> [Written problem A]: In the listing, could you substitute "camera" for each "pose", starting at its first line and stopping after the line that has "Dot at: (347, 201)", and leave everything else unchanged?

In Reply to: Re: Vandals Big time up Pleasant Canyon posted by Savoir Faire on January 05, 2004 at 16:30:50:

I dont want to hijack this thread, I feel it is always a tragedy when anything in the backcountry is vandalised or distroyed. I often worry about my own vehicles when left in remote places, and it is a shame to worry about when Im there to enjoy that same remoteness.

But I feel the need to address Mr. or Ms. Savoir Faire's comment on the destruction of a "riparian zone" in Pleasant Canyon.

I will now paste testimony from the Congressional Record dated May 5th 1994 by California Senator Dianne Finestein.

Note this is the same Dianne Feinstein that has been in the Environmental Lobbys pocket for most (if not all) of her career...

[Congressional Record: May 5, 1994]
From the Congressional Record Online via GPO Access [wais.access.gpo.gov]
THE CALIFORNIA DESERT BILL AND THE BRIGGS MINE
Mrs. FEINSTEIN.
"Mr. President, on April 13 the Senate passed S. 21, the California Desert Protection Act. I would like to take this opportunity to explain section 106 of the bill.
In 1991, when the House Committee on Interior and Insular Affairs marked up H.R. 2929, a forerunner of S. 21, certain wilderness areas in the southern Panamint Range that would have been designated by the bill were eliminated--Middle Park Canyon Wilderness--or reduced in size-- Manly Peak, Surprise Canyon, and Slate Range Wilderness Areas--in order to allow mineral exploration and development on the affected lands.

I agreed with this amendment, and I excluded the same lands from wilderness designation in S. 21 when I introduced the California Desert Protection Act in January 1993. I am pleased the Senate Energy and Natural Resources Committee concurred with this decision and these areas are not designated as wilderness in the bill reported by the committee and passed by the Senate."

> [Written problem B]: According to the forum post, on what date did the Senate pass S. 21?

> [Information provided]:

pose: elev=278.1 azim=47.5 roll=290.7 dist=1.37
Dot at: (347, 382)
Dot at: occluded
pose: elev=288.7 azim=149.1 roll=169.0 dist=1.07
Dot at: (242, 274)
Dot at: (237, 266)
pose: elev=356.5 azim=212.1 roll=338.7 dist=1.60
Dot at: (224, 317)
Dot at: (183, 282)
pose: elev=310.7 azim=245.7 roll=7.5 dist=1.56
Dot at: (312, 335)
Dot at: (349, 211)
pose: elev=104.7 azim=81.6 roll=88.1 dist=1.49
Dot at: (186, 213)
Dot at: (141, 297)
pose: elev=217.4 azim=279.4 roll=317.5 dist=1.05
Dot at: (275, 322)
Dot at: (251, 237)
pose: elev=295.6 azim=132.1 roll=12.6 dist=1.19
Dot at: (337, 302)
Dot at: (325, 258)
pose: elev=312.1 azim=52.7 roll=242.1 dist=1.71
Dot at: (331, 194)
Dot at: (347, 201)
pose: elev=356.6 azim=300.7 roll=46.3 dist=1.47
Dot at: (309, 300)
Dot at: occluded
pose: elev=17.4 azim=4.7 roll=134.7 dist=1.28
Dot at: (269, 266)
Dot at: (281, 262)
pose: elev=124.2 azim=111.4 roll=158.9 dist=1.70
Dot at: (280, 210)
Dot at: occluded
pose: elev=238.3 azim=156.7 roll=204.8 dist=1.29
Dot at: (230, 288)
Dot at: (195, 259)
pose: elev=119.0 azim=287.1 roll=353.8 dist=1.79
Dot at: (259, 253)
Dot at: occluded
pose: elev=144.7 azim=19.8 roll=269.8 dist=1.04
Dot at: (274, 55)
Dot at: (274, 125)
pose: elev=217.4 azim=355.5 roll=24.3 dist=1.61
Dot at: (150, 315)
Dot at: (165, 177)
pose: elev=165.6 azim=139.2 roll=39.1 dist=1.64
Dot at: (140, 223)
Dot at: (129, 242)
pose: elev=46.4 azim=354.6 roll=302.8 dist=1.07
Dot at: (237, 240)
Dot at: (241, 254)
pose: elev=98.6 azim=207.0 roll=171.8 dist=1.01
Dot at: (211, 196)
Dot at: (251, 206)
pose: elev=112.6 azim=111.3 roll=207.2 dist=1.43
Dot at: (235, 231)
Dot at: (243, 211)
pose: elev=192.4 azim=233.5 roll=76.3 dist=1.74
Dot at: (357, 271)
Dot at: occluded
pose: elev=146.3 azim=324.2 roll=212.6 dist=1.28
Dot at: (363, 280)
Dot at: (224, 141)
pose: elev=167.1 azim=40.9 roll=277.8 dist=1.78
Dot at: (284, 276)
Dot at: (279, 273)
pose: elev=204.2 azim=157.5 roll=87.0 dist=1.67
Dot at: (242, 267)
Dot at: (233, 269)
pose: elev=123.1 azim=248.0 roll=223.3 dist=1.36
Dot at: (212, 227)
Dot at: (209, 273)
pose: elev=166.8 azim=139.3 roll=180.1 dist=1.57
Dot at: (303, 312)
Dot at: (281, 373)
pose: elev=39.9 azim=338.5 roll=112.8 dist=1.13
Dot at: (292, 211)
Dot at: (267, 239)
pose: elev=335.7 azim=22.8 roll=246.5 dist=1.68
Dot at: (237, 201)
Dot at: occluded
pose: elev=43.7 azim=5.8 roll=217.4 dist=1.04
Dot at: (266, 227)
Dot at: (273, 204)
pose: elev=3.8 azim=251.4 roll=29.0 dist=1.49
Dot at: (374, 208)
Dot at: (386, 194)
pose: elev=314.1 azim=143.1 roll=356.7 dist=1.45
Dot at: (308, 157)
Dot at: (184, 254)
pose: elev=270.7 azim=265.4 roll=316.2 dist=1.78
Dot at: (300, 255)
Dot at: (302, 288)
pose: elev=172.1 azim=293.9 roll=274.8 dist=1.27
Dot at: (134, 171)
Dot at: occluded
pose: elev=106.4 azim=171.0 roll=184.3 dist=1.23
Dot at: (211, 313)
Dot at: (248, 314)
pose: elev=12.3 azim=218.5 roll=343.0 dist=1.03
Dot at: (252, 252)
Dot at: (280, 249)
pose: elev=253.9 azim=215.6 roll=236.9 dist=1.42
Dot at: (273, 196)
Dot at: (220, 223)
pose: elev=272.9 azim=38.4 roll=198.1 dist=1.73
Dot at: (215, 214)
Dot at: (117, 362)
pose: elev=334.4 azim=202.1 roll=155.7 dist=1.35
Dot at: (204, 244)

> [Worked solution A]:
camera: elev=278.1 azim=47.5 roll=290.7 dist=1.37
Dot at: (347, 382)
Dot at: occluded
camera: elev=288.7 azim=149.1 roll=169.0 dist=1.07
Dot at: (242, 274)
Dot at: (237, 266)
camera: elev=356.5 azim=212.1 roll=338.7 dist=1.60
Dot at: (224, 317)
Dot at: (183, 282)
camera: elev=310.7 azim=245.7 roll=7.5 dist=1.56
Dot at: (312, 335)
Dot at: (349, 211)
camera: elev=104.7 azim=81.6 roll=88.1 dist=1.49
Dot at: (186, 213)
Dot at: (141, 297)
camera: elev=217.4 azim=279.4 roll=317.5 dist=1.05
Dot at: (275, 322)
Dot at: (251, 237)
camera: elev=295.6 azim=132.1 roll=12.6 dist=1.19
Dot at: (337, 302)
Dot at: (325, 258)
camera: elev=312.1 azim=52.7 roll=242.1 dist=1.71
Dot at: (331, 194)
Dot at: (347, 201)

> [Worked solution B]: April 13